Kong Guilan, Wu Jingyi, Chu Hong, Yang Chao, Lin Yu, Lin Ke, Shi Ying, Wang Haibo, Zhang Luxia
National Institute of Health Data Science, Peking University, Beijing, China.
Advanced Institute of Information Technology, Peking University, Hangzhou, China.
JMIR Med Inform. 2021 May 19;9(5):e17886. doi: 10.2196/17886.
The increasing number of patients treated with peritoneal dialysis (PD) and their consistently high rate of hospital admissions have placed a large burden on the health care system. Early clinical interventions and optimal management of patients at a high risk of prolonged length of stay (pLOS) may help improve the medical efficiency and prognosis of PD-treated patients. If timely clinical interventions are not provided, patients at a high risk of pLOS may face a poor prognosis and high medical expenses, which will also be a burden on hospitals. Therefore, physicians need an effective pLOS prediction model for PD-treated patients.
This study aimed to develop an optimal data-driven model for predicting the pLOS risk of PD-treated patients using basic admission data.
Patient data collected using the Hospital Quality Monitoring System (HQMS) in China were used to develop pLOS prediction models. A stacking model was constructed with support vector machine, random forest (RF), and K-nearest neighbor algorithms as its base models and traditional logistic regression (LR) as its meta-model. The meta-model used the outputs of all 3 base models as input and generated the output of the stacking model. Another LR-based pLOS prediction model was built as the benchmark model. The prediction performance of the stacking model was compared with that of its base models and the benchmark model. Five-fold cross-validation was employed to develop and validate the models. Performance measures included the Brier score, area under the receiver operating characteristic curve (AUROC), estimated calibration index (ECI), accuracy, sensitivity, specificity, and geometric mean (Gm). In addition, a calibration plot was employed to visually demonstrate the calibration power of each model.

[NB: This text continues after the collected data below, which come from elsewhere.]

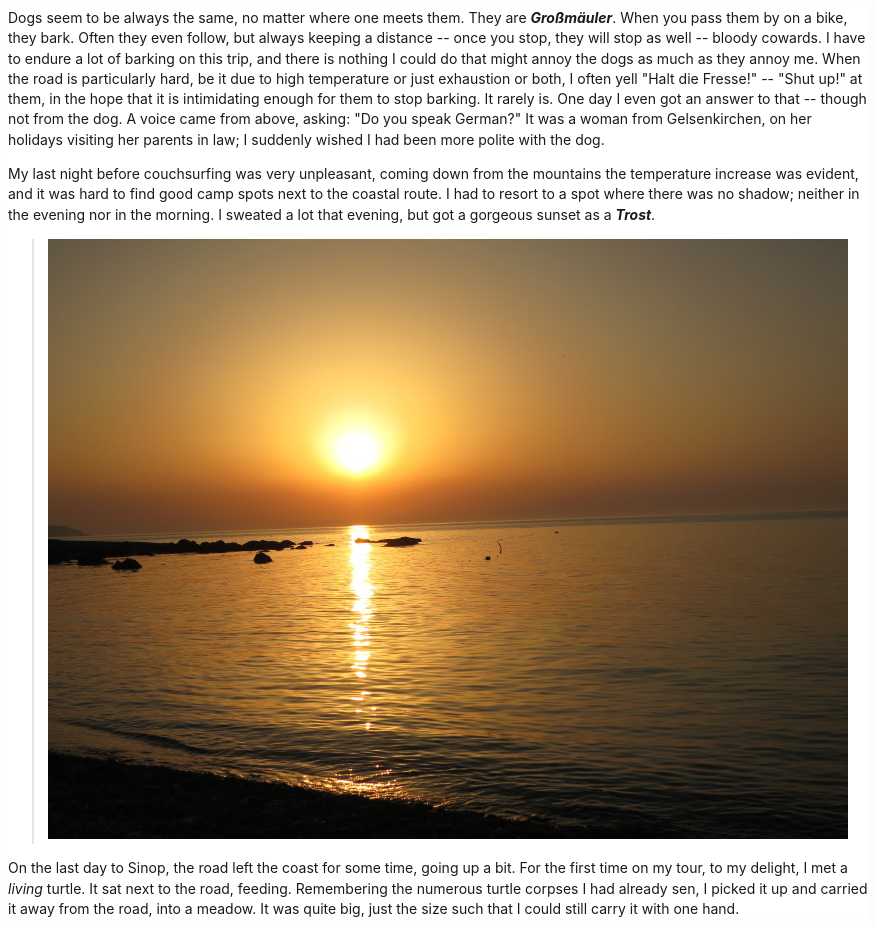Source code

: Dogs seem to be always the same, no matter where one meets them. They are ***Großmäuler***. When you pass them by on a bike, they bark. Often they even follow, but always keeping a distance -- once you stop, they will stop as well -- bloody cowards. I have to endure a lot of barking on this trip, and there is nothing I could do that might annoy the dogs as much as they annoy me. When the road is particularly hard, be it due to high temperature or just exhaustion or both, I often yell "Halt die Fresse!" -- "Shut up!" at them, in the hope that it is intimidating enough for them to stop barking. It rarely is. One day I even got an answer to that -- though not from the dog. A voice came from above, asking: "Do you speak German?" It was a woman from Gelsenkirchen, on her holidays visiting her parents in law; I suddenly wished I had been more polite with the dog.

My last night before couchsurfing was very unpleasant, coming down from the mountains the temperature increase was evident, and it was hard to find good camp spots next to the coastal route. I had to resort to a spot where there was no shadow; neither in the evening nor in the morning. I sweated a lot that evening, but got a gorgeous sunset as a ***Trost***.

> ![Sunset at the Black Sea](/images/IMG_3359.JPG)

On the last day to Sinop, the road left the coast for some time, going up a bit. For the first time on my tour, to my delight, I met a *living* turtle. It sat next to the road, feeding. Remembering the numerous turtle corpses I had already sen, I picked it up and carried it away from the road, into a meadow. It was quite big, just the size such that I could still carry it with one hand.
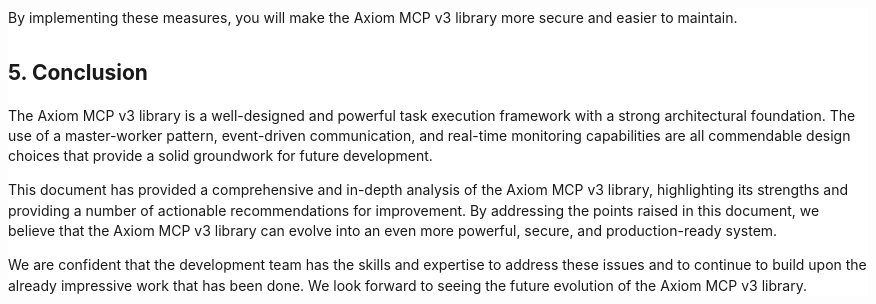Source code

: By implementing these measures, you will make the Axiom MCP v3 library more secure and easier to maintain.

## 5. Conclusion

The Axiom MCP v3 library is a well-designed and powerful task execution framework with a strong architectural foundation. The use of a master-worker pattern, event-driven communication, and real-time monitoring capabilities are all commendable design choices that provide a solid groundwork for future development.

This document has provided a comprehensive and in-depth analysis of the Axiom MCP v3 library, highlighting its strengths and providing a number of actionable recommendations for improvement. By addressing the points raised in this document, we believe that the Axiom MCP v3 library can evolve into an even more powerful, secure, and production-ready system.

We are confident that the development team has the skills and expertise to address these issues and to continue to build upon the already impressive work that has been done. We look forward to seeing the future evolution of the Axiom MCP v3 library.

The final cohort extracted from the HQMS database consisted of 23,992 eligible PD-treated patients, among whom 30.3% had a pLOS (ie, longer than the average LOS, which was 16 days in our study). Among the models, the stacking model achieved the best calibration (ECI 8.691), balanced accuracy (Gm 0.690), accuracy (0.695), and specificity (0.701). Meanwhile, the stacking and RF models had the best overall performance (Brier score 0.174 for both) and discrimination (AUROC 0.757 for the stacking model and 0.756 for the RF model). Compared with the benchmark LR model, the stacking model was superior in all performance measures except sensitivity, but there was no significant difference in sensitivity between the 2 models. The 2-sided t tests revealed significant performance differences between the stacking and LR models in overall performance, discrimination, calibration, balanced accuracy, and accuracy.
This study is the first to develop data-driven pLOS prediction models for PD-treated patients using basic admission data from a national database. The results indicate the feasibility of utilizing a stacking-based pLOS prediction model for PD-treated patients. The pLOS prediction tools developed in this study have the potential to assist clinicians in identifying patients at a high risk of pLOS and to allocate resources optimally for PD-treated patients.
接受腹膜透析(PD)治疗的患者数量不断增加,且其住院率持续居高不下,给医疗保健系统带来了沉重负担。对存在长期住院(pLOS)高风险的患者进行早期临床干预和优化管理,可能有助于提高PD治疗患者的医疗效率和预后。如果不及时进行临床干预,pLOS高风险患者可能面临预后不良和高额医疗费用,这也将给医院带来负担。因此,医生需要一种针对PD治疗患者的有效pLOS预测模型。
本研究旨在利用基本入院数据开发一种优化的数据驱动模型,以预测PD治疗患者的pLOS风险。
使用中国医院质量监测系统(HQMS)收集的患者数据来开发pLOS预测模型。构建了一个堆叠模型,以支持向量机、随机森林(RF)和K近邻算法作为其基础模型,传统逻辑回归(LR)作为其元模型。元模型将所有3个基础模型的输出作为输入,并生成堆叠模型的输出。构建了另一个基于LR的pLOS预测模型作为基准模型。将堆叠模型的预测性能与其基础模型和基准模型进行比较。采用五折交叉验证来开发和验证模型。性能指标包括Brier评分、受试者工作特征曲线下面积(AUROC)、估计校准指数(ECI)、准确率、敏感性、特异性和几何均值(Gm)。此外,使用校准图直观地展示每个模型的校准能力。
从HQMS数据库中提取的最终队列包括23992例符合条件的PD治疗患者,其中30.3%的患者存在pLOS(即住院时间长于平均住院时间,在本研究中平均住院时间为16天)。在这些模型中,堆叠模型实现了最佳校准(ECI为8.691)、平衡准确率(Gm为0.690)、准确率(0.695)和特异性(0.